Retrieval Augmented Generation with Haystack and pgvector
- By Bruce Nielson
- ML & AI Specialist
In our previous posts (see links below) we’ve been building up towards an example of using Haystack to do Retrieval Augmented Generation (RAG) using PostgreSQL and pgvector as the datastore and a free Hugging Face Large Language Model (LLM) as the generation model. In this post we’ll finally pull it all together to create a real example of how to do RAG.
I’ve created a class that wraps up and simplifies everything and documents it to make it easy to see how everything works. This blog post will go over the most important parts in detail. You may download a completed version of this class from my github repo here.
Note: I will be using this class as the starting point for some future blog posts. But I going to keep the most up-to-date version of my code (that includes rewrites from future blog posts) in my git repo here.
If you need to setup your environment, this post here explains what you need to know.
Using HaystackPgvector Class
The class I built to demo RAG is called HaystackPgvector. Take a look at the main function for an example of how to use it:
def main() -> None:
secret: str = HaystackPgvector.get_secret(r'D:\Documents\Secrets\huggingface_secret.txt')
epub_file_path: str = "Federalist Papers.epub"
rag_processor: HaystackPgvector = HaystackPgvector(table_name="federalist_papers",
recreate_table=False,
book_file_path=epub_file_path,
hf_password=secret)
# Draw images of the pipelines
rag_processor.draw_pipelines()
print("LLM Embedder Dims: " + str(rag_processor.llm_embed_dims))
print("LLM Context Length: " + str(rag_processor.llm_context_length))
print("Sentence Embedder Dims: " + str(rag_processor.sentence_embed_dims))
print("Sentence Embedder Context Length: " + str(rag_processor.sentence_context_length))
query: str = "What is the difference between a republic and a democracy?"
rag_processor.generate_response(query)
We call HaystackPgvector like this:
HaystackPgvector(table_name="federalist_papers", recreate_table=False, book_file_path=epub_file_path, hf_password=secret)
The parameters we’re passing are:
- table_name: The name of the table in the PostgreSQL database that will be a document store. In this case, “federalist_papers”. This will also become the front of the names of the indexes to keep the index names unique.
- recreate_table: We set this to ‘False’ because we don’t want to reset the table each time
- book_file_path: In this case we pass the name of the epub file we’re using for this tutorial, i.e. “Federalist Papers.epub”
- hf_password: The Hugging Face password so that we can access the Gemma LLM which is gated.
There are additional parameters available that I’m not using but here they are with their defaults broken up into a few different groups:
PostgreSQL Related Parameters
- postgres_user_name: str = 'postgres'
- postgres_password: str = None
- postgres_host: str = 'localhost'
- postgres_port: int = 5432
- postgres_db_name: str = 'postgres'
The defaults I set for logging into PostgreSQL are common, but may not match your installation.
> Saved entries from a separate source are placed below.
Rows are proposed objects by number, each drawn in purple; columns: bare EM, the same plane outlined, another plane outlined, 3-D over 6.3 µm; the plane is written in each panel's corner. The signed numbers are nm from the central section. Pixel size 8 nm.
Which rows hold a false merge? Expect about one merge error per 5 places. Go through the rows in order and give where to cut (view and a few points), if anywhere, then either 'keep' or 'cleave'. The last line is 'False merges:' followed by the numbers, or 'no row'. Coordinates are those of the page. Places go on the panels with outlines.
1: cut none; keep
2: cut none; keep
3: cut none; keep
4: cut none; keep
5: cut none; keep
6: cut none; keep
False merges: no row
So you may need to set these yourself. See the next section for details of how to look these up for yourself.
Hugging Face LLM Related Parameters
- llm_model_name: str = 'google/gemma-1.1-2b-it'
- embedder_model_name: Optional[str] = None
- temperature: float = 0.6
- max_new_tokens: int = 500
As in our past posts, I’m using Google’s Gemma as my LLM because it is effective, free, and fits well onto my laptop. There are strong options available for a real life app, including larger and more powerful versions of Gemma. Though those will definitely require a very nice GPU to run effectively. The version I choose will run on my laptop even using just a CPU.
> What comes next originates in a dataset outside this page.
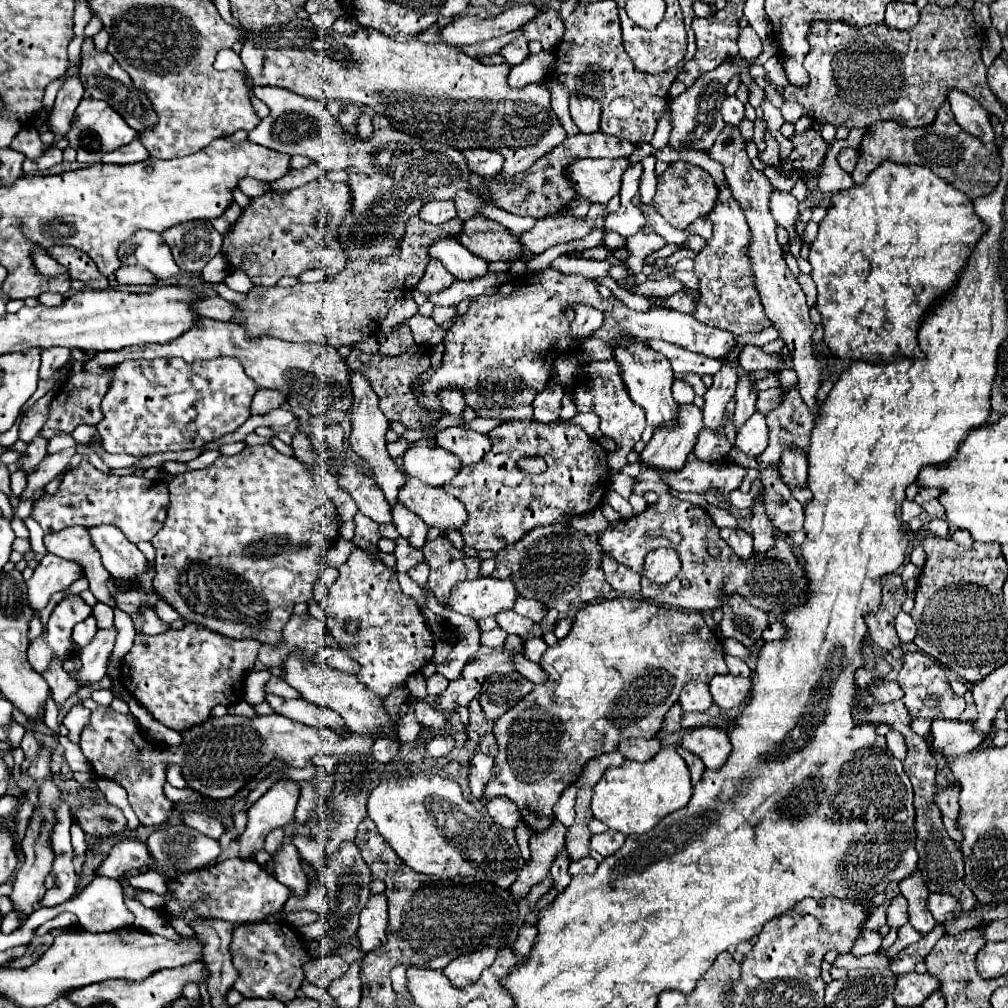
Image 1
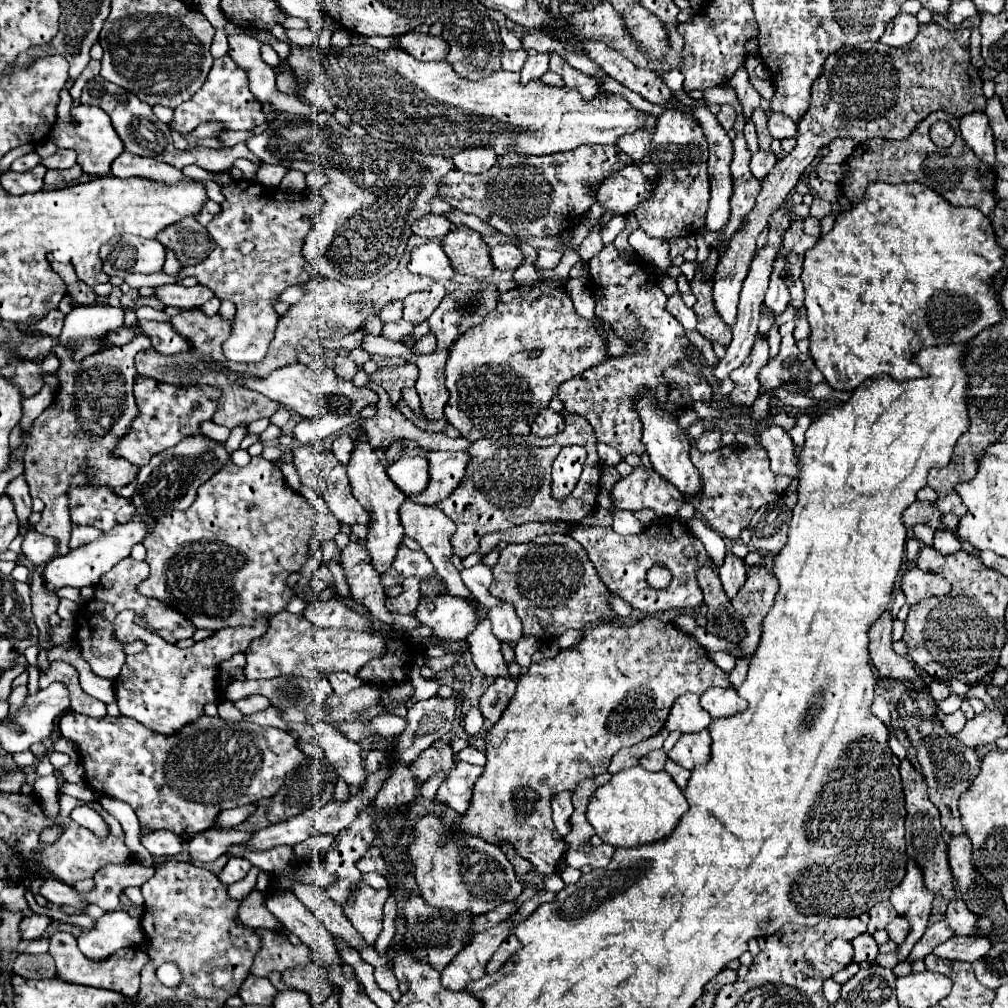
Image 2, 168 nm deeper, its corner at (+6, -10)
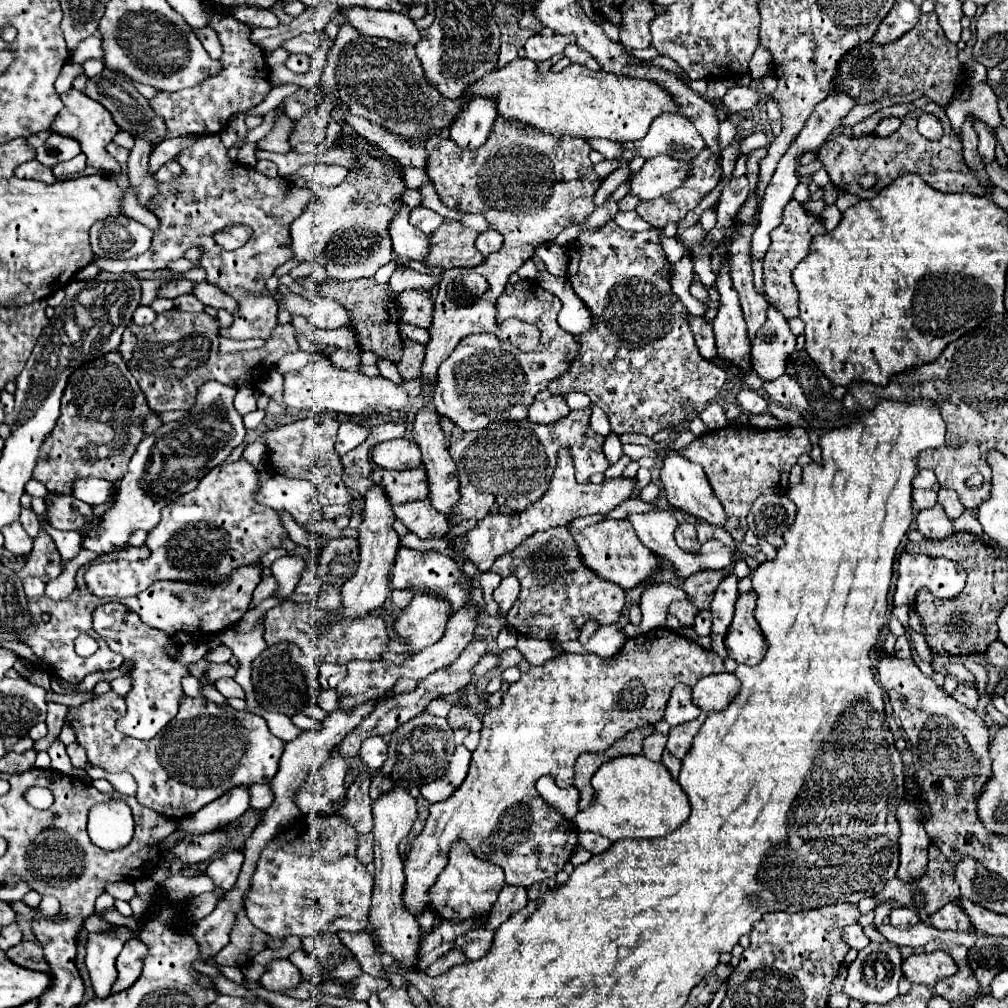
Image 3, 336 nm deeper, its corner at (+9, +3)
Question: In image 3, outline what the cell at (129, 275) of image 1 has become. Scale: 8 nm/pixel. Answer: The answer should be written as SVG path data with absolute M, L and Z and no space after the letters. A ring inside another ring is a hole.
M193 282L193 292L191 292L197 300L201 300L203 304L209 304L213 308L225 308L227 312L233 314L235 310L235 300L229 298L225 292L221 292L219 288L211 286L209 282Z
The embeddermodelname defaults to None and that means I just call Haystacks SentenceTransformersTextEmbedder with no model specified. That means it uses the default model which I’ve found works pretty effectively for merely embedding sentences for a cosine similarity search.
The ‘temperature’ is how much randomness to inject into the generation of text. The default of 0.6 works pretty well in my opinion. Go too random and you may get nonsensical results. But go not random enough and you’ll always get the same response – and it isn’t always a very good one in my opinion. LLMs seem to work best with a balance on the temperature.
‘maxnewtokens’ specifies how long the maximum response should be from the LLM numbered in tokens. Tokens are best understood as ‘word parts’. Assume about two tokens per word. So, at 500 tokens (as default) we’re allowing the LLM to give us 200-300 works as a response to our query.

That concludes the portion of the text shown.